Reactie van de aangeklaagde arts
Nadat hij voor de orde moest verschijnen, besluit dr. Deschreiver om de morfine volledig af te bouwen en door te verwijzen naar een externe arts als de collega wilt herstarten. Hij wenst wel behandelende arts van zijn collega te blijven voor zorg die niet gerelateerd is aan de verslaving.
Sanctie
Na het tegensprekelijk debat worden de inbreuken als bewezen geacht. Er is voldoende bewijs voor het onderhouden van toxicomanie en slechte kwaliteit van zorg. Vervolgens wordt er gestemd over de sanctie. Dr. Deschreiver krijgt een berisping en de adviezen onderaan dit stuk.
Praktische tips
- Noteer elk voorschrift (voor verdovende medicatie) in het medisch dossier.

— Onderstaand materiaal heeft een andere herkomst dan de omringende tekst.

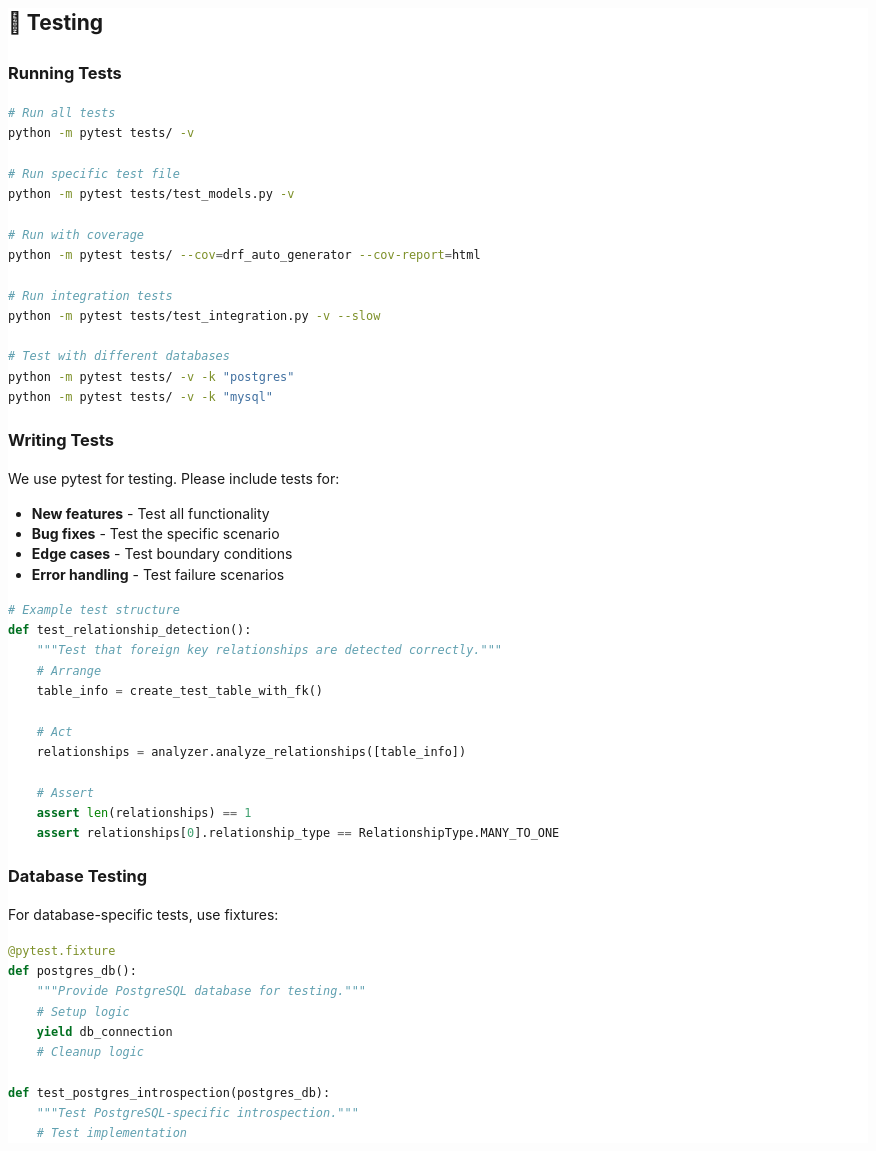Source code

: ## 🧪 Testing

### Running Tests

```bash
# Run all tests
python -m pytest tests/ -v

# Run specific test file
python -m pytest tests/test_models.py -v

# Run with coverage
python -m pytest tests/ --cov=drf_auto_generator --cov-report=html

# Run integration tests
python -m pytest tests/test_integration.py -v --slow

# Test with different databases
python -m pytest tests/ -v -k "postgres"
python -m pytest tests/ -v -k "mysql"
```

### Writing Tests

We use pytest for testing. Please include tests for:

- **New features** - Test all functionality
- **Bug fixes** - Test the specific scenario
- **Edge cases** - Test boundary conditions
- **Error handling** - Test failure scenarios

```python
# Example test structure
def test_relationship_detection():
    """Test that foreign key relationships are detected correctly."""
    # Arrange
    table_info = create_test_table_with_fk()
    
    # Act
    relationships = analyzer.analyze_relationships([table_info])
    
    # Assert
    assert len(relationships) == 1
    assert relationships[0].relationship_type == RelationshipType.MANY_TO_ONE
```

### Database Testing

For database-specific tests, use fixtures:

```python
@pytest.fixture
def postgres_db():
    """Provide PostgreSQL database for testing."""
    # Setup logic
    yield db_connection
    # Cleanup logic

def test_postgres_introspection(postgres_db):
    """Test PostgreSQL-specific introspection."""
    # Test implementation
```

- Bouw verslavende medicatie af.
- Verslavingszorg is gespecialiseerde zorg. Wanneer het niet lukt om medicatie af te bouwen, verwijs dan door of werk samen met een multidisciplinair team, gespecialiseerd in verslavingszorg.
- Als chronische pijn een verslaving in stand houdt, verwijs dan door naar de pijnkliniek.
- Schrijf geen verslavende medicatie voor aan jezelf of aan naasten.
- De zorg aan een patiënt met wie je een persoonlijke relatie hebt, is niet altijd wenselijk. Wees je ervan bewust dat dit een nadelige invloed kan hebben op je eigen gedrag en dat van je patiënt in de zorgrelatie.
- Vermijd Informele, onaangekondigde en in ongeschikte ruimtes gehouden raadplegingen.